Part deux in my "strange experiences while installing Vista" series 🙂
As mentioned earlier, I installed a clean copy of Vista after replacing the Motherboard and Video Card. The first time I booted up, my Windows Experience Index bottlenecked on the Video Card. Although I have an ATI Radeon X1950 Pro, drivers had not been loaded yet. This was to be expected. If winsat.exe determines that the graphics hardware does not support DirectX 9 (DX9) graphics, then the system receives a graphics score of 1.0 regardless of driver type. If the system supports DX9, but does not have a WDDM Driver (Windows Vista Display Driver Model) the system will then receive a graphics score of 1.9 at the most.

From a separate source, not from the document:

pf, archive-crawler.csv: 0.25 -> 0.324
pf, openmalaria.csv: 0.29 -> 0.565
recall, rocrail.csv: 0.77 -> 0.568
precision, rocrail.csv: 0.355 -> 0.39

Without the driver loaded, that score will not change.
So... fired up my browser and downloaded/installed the latest Video driver from ATI. Rebooted, hit "Refresh Now", ran through all the tests, and ended up with...
The same score.
I will save you the play-by-play of what I tried, and will just share the solution(s).
When Windows Vista boots for the first time, it tests all of the components and assigns the initial scores. The scores are stored here:
Every time you refresh your rating, the new ratings are stored in that folder, labeled with the date. These are XML files that you can open and look at if you'd like. They contain a bunch of cryptic information like:
<AdapterDescription>RADEON X600 Series (Microsoft Corporation - WDDM)</AdapterDescription>
<AdapterManufacturer>ATI Technologies Inc.</AdapterManufacturer>
Despite archiving previous winsat runs in this folder, the UI only displays the newest scores (as determined by the date)

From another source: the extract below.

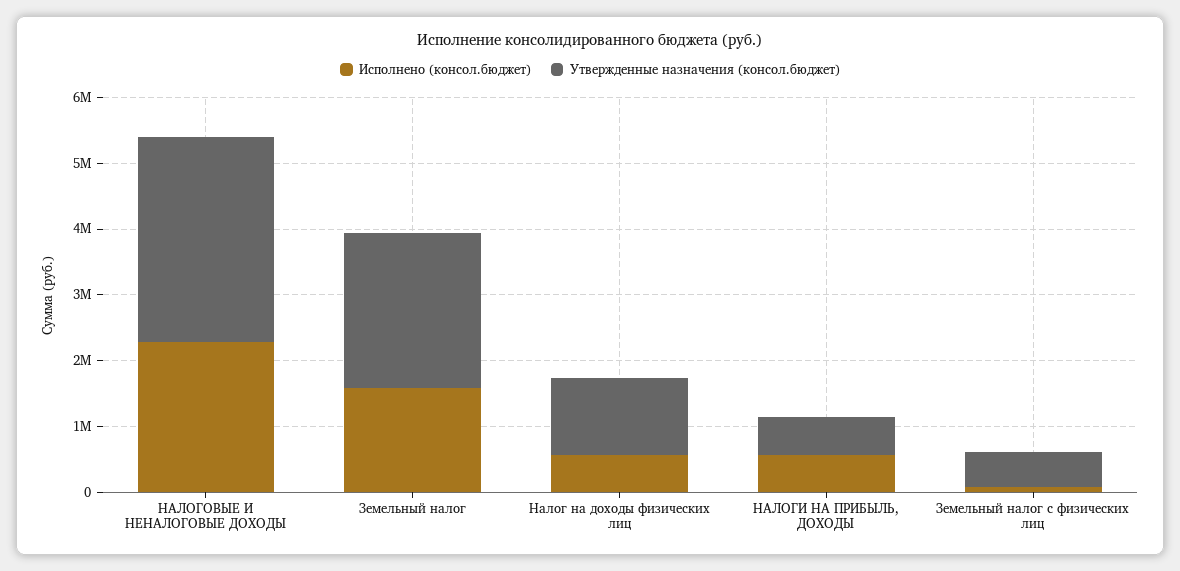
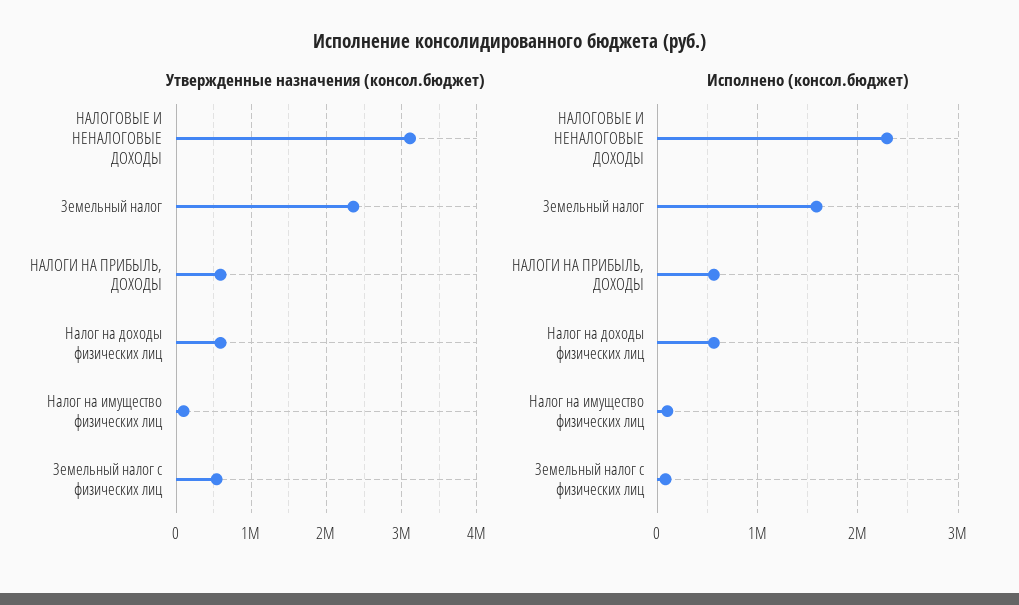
Утвержденные назначения (консол.бюджет), Налог на доходы физических лиц: 1200000 -> 600000
Утвержденные назначения (консол.бюджет), Налог на имущество физических лиц: none -> 100000
Исполнено (консол.бюджет), Налог на имущество физических лиц: none -> 100000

The problem that I ran into with the score refreshing will ONLY happen if your clock is set to the future. In my case, this happened because it was a new motherboard, with the clock set at the factory to some random time/date. What that means is that the initial winsat run put a time/date of sometime in the future on the results file. Once Windows hit the desktop, it contacted a time server and reset the time/date to the correct...er... time and date.
This means that the winsat results file from the FUTURE was considered the most recent up until when I refresh my results AFTER passing that date.
The solution, then, is to do one of two things:
1. Wait until after the real date has passed that arbitrary wrong date that the computer clock was initially set to, then refresh your score.
2. Just delete the erroneous results file from C:\windows\Performance\WinSAT\DataStore. Refresh your score, and it will now display correctly. Hooray!